Las Vegas Review-Journal

Four dead in hospital shooting

Witnesses report Chicago rampage appeared random

- By Amanda Seitz and Don Babwin The Associated Press

CHICAGO — A gunman killed at least three people Monday at a Chicago hospital, including a police officer, before the suspect also died, authoritie­s said.

A police spokesman said it was not immediatel­y clear if the attacker took his own life or was killed by police at Mercy Hospital on the city’s South Side.

Witness James Gray told reporters it looked as if the attacker “was turning and shooting people at random.”

The shooting apparently began as the suspect was walking with a woman near a parking lot. He turned and repeatedly shot the woman in the chest. He then entered the hospital and continued firing, Gray said.

The two had been talking to each other in what Gray said did not appear to be a heated exchange.

“Then once she fell to the ground, he stood over her and shot her three more times,” he said.

Earlier, authoritie­s reported that four people were in critical condition, including the officer. At least one of the four was a hospital employee, police spokesman Anthony Guglielmi said.

Television footage showed several people, some wearing white coats, walking through a parking lot with their arms up.

Jennifer Eldridge was working in a hospital pharmacy when she heard three or four shots that seemed to come from outside. Within seconds, she barricaded the door, as called for in the building’s active shooter drills. Then there were six or seven more shots, just outside the door.

“I could tell he was now inside the lobby. There was screaming,” she recalled.

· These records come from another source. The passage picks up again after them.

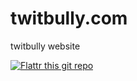 twitbully.com
=============

twitbully website


[![Flattr this git repo](http://api.flattr.com/button/flattr-badge-large.png)](https://flattr.com/submit/auto?user_id6footgeek&url=https://github.com/6footGeek/twitbully.com/&title=twitbully.com&language=en&tags=github&category=software)
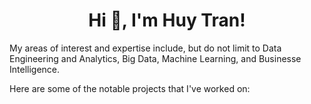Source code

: <h1 align="center">Hi 👋, I'm Huy Tran!</h1>

My areas of interest and expertise include, but do not limit to Data Engineering and Analytics, Big Data, Machine Learning, and
Businesse Intelligence. 

Here are some of the notable projects that I've worked on:

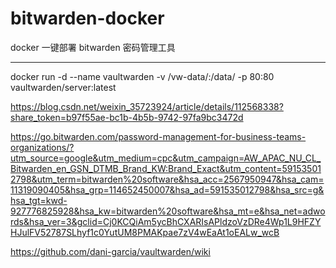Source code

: # bitwarden-docker
docker 一键部署 bitwarden 密码管理工具

------


docker run -d --name vaultwarden -v /vw-data/:/data/ -p 80:80 vaultwarden/server:latest


https://blog.csdn.net/weixin_35723924/article/details/112568338?share_token=b97f55ae-bc1b-4b5b-9742-97fa9bc3472d


https://go.bitwarden.com/password-management-for-business-teams-organizations/?utm_source=google&utm_medium=cpc&utm_campaign=AW_APAC_NU_CL_Bitwarden_en_GSN_DTMB_Brand_KW:Brand_Exact&utm_content=591535012798&utm_term=bitwarden%20software&hsa_acc=2567950947&hsa_cam=11319090405&hsa_grp=114652450007&hsa_ad=591535012798&hsa_src=g&hsa_tgt=kwd-927776825928&hsa_kw=bitwarden%20software&hsa_mt=e&hsa_net=adwords&hsa_ver=3&gclid=Cj0KCQiAm5ycBhCXARIsAPldzoVzDRe4Wp1L9HFZYHJulFV52787SLhyf1c0YutUM8PMAKpae7zV4wEaAt1oEALw_wcB

https://github.com/dani-garcia/vaultwarden/wiki

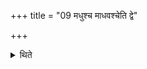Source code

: +++
title = "09 मधुश्च माधवश्चेति द्वे"

+++

<details><summary>थिते</summary>

मधुश्च माधवश्चेति द्वे ऋतव्ये समानतयादेवते ९
</details>

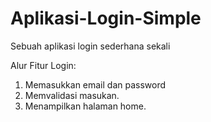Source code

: # Aplikasi-Login-Simple
Sebuah aplikasi login sederhana sekali

Alur Fitur Login:
1. Memasukkan email dan password
2. Memvalidasi masukan.
3. Menampilkan halaman home. 
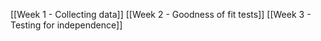 [[Week 1 - Collecting data]]
[[Week 2 -  Goodness of fit tests]]
[[Week 3 - Testing for independence]]

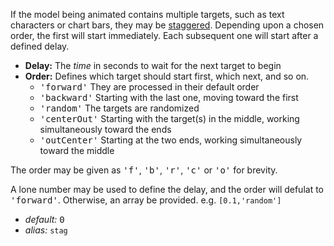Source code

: If the model being animated contains multiple targets, such as text characters or chart bars, they may be [staggered](/concepts/#staggering). Depending upon a chosen order, the first will start immediately. Each subsequent one will start after a defined delay. 

* __Delay:__ The _time_ in seconds to wait for the next target to begin
* __Order:__ Defines which target should start first, which next, and so on.
    * <samp class='string'>'forward'</samp> They are processed in their default order  
    * <samp class='string'>'backward'</samp> Starting with the last one, moving toward the first
    * <samp class='string'>'random'</samp> The targets are randomized 
    * <samp class='string'>'centerOut'</samp> Starting with the target(s) in the middle, working simultaneously toward the ends 
    * <samp class='string'>'outCenter'</samp> Starting at the two ends, working simultaneously toward the middle

The order may be given as <samp class='string'>'f'</samp>, <samp class='string'>'b'</samp>, <samp class='string'>'r'</samp>, <samp class='string'>'c'</samp> or <samp class='string'>'o'</samp> for brevity.

A lone number may be used to define the delay, and the order will defulat to <samp class='string'>'forward'</samp>. Otherwise, an array be provided. e.g. <code>[0.1,'random']</code>

* _default:_ <samp class="number">0</samp>
* _alias:_ <code>stag</code>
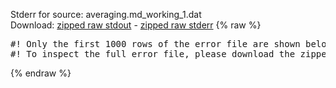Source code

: Stderr for source:  averaging.md_working_1.dat   
Download: [zipped raw stdout](averaging.md_working_1.dat.plumed_master.stdout.txt.zip) - [zipped raw stderr](averaging.md_working_1.dat.plumed_master.stderr.txt.zip) 
{% raw %}
<pre>
#! Only the first 1000 rows of the error file are shown below
#! To inspect the full error file, please download the zipped raw stderr file above
</pre>
{% endraw %}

The door jiggled, which Eldridge believed was the shooter trying to get in.

Some 15 minutes later, she estimated, a SWAT team officer knocked at the door, came in and led her away. She looked down and saw blood on the floor but no bodies.

Maria Correa hid under a desk, clutching her 4-month-old son, Angel, while the violence unfolded. Correa was in the waiting area when a hospital employee told them to lock themselves in offices.

She lost track of how many shots she heard while she waited under the desk, “trying to protect her son,” for 10 to 15 minutes.

“They were the worst minutes of our lives,” Correa, a Chicago resident, said.